Si les cuento todo esto es para ponerles en razón de que nos encontramos ante
uno de los creadores más singulares de nuestro tiempo, a la altura de los
Cohen, o de David Simon (el creador de The
Wire, Treme y The Deuce). Un tipo al que hay que
seguir la pista, un guionista que le escribe los diálogos a la Civilización.
Pero
sigamos en Deadwood. El escenario
central de la serie es el prostíbulo del pueblo, porque es allí donde se apalabra,
se contrata y se registra la propiedad; donde se decide lo común y lo privado;
donde nada se oculta y todo se urde en torno a unas putas que se rascan lo del
día de la boda delante de la cámara, con una facecia y donaire que no desmerece
de la higiene de su clientela, cuyas virtudes apenas se distinguen de las de
los cerdos que rebañan los huesos de los asesinados, merced al muy sostenible servicio
de pompas fúnebres que regenta el chino Wu, el personaje más circunspecto de
todo el asentamiento minero, por cierto.
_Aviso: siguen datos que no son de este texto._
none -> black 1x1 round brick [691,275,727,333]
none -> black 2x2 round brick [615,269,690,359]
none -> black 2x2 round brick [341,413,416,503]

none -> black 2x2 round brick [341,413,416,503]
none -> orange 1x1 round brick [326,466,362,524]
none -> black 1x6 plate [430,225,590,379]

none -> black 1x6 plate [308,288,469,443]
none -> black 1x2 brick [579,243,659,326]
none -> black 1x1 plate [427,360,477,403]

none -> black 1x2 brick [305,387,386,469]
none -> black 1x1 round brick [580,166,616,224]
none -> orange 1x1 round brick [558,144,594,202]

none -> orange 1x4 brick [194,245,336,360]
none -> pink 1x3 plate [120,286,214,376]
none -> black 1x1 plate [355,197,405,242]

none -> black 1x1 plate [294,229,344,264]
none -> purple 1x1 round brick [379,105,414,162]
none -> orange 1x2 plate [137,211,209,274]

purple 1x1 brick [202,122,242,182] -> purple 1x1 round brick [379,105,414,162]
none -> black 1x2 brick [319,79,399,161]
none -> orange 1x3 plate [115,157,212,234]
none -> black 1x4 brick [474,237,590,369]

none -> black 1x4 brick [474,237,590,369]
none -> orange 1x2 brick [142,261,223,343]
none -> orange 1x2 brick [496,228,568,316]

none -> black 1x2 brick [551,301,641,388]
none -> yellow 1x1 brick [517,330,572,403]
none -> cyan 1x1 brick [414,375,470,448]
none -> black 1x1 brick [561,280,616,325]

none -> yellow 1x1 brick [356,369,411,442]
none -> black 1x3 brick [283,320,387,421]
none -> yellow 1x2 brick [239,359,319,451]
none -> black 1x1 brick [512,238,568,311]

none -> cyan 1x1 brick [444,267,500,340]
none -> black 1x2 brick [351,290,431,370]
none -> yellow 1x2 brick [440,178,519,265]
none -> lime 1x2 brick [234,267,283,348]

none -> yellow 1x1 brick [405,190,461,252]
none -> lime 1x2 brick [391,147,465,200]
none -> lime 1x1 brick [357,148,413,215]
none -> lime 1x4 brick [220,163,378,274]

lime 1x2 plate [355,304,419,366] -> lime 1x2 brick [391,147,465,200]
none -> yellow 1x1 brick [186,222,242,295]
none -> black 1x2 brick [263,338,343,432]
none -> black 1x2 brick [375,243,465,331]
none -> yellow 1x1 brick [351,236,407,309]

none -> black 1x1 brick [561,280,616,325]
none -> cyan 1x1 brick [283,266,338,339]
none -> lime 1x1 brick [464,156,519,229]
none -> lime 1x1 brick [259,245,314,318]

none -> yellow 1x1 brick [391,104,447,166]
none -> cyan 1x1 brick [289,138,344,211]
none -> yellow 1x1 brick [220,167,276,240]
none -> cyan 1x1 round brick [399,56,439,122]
A mí lo de que los cerdos se coman a
los muertos y resulten mejores personas que los mineros; o que las coristas se
rasquen sus bienes patrimoniales a la vista del respetable; o que las fuerzas
vivas se orinen contra la jaula donde encierran a las esclavas recién llegadas
de China…; esos detalles de moralidad tenebrosa y churretosa certifican la voluntad de
verdad del relato y me creo a pies juntillas que tales jaulas existieron y que en
ellas se pudrieron muchachas aterradas, sucias, hambrientas y escocidas. Ítem
más, Milch ha construido muchos de sus caracteres basándose en personajes
históricos (Calamity Jane, Buffalo Bill, Wyatt Earp,…) que sirven para conectar
la serie con los clásicos del género; pero ha conseguido ir más allá al remover
el polvo de los archivos y familiarizarse con los diarios que escribían las
damas de aquel tiempo, con la correspondencia de los buscavidas, los periódicos,
los daguerrotipos…, de todo lo cual ha extraído ideas, detalles, episodios y
expresiones que ha trasladado a sus guiones con mimo y gracia, lo que se
traduce en un uso del lenguaje que sorprenderá a quienes puedan disfrutarlo en
su versión original, lleno de formulismos, crudezas y acentos extraños, tantos cuantos
son los orígenes de los inmigrantes recién llegados a los territorios salvajes
de una joven e inmensa nación en
construcción.
Deadwood, en suma, recrea el proceso por el que un grupo de hombres
fieros y mujeres bravas vertebran una sociedad a golpe de
asesinatos sin porqué, negocios sin notarios, oro sin orfebre y sexo sin
miramientos, que se regulan sin plan, sin freno, sin temor de Dios y sin
remedio alguno, hasta dar lugar al mundo que todos conocemos. Una serie inteligente
y con fibra moral, como todos los clásicos. No se la pierdan.